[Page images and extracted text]
--------------------------------------------------

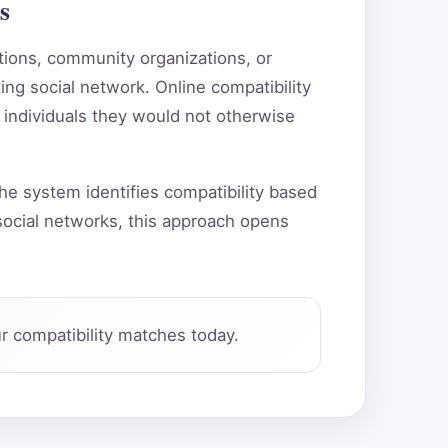
s
utions, community organizations, or
ting social network. Online compatibility
 individuals they would not otherwise
he system identifies compatibility based
ocial networks, this approach opens
 compatibility matches today.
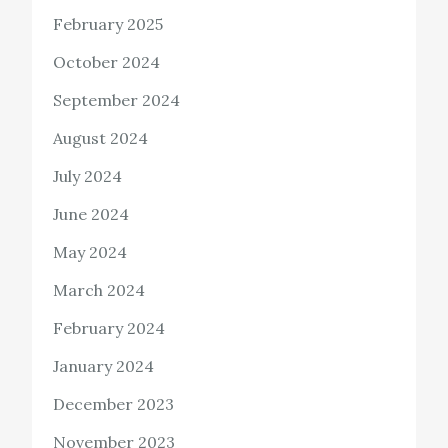
February 2025
October 2024
September 2024
August 2024
July 2024
June 2024
May 2024
March 2024
February 2024
January 2024
December 2023
November 2023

--------------------------------------------------

*TO-DO ITEM*: Tally every line of the entries that contains the word "compatibility", and respond with that number only.

*COMPLETED TASK*: 3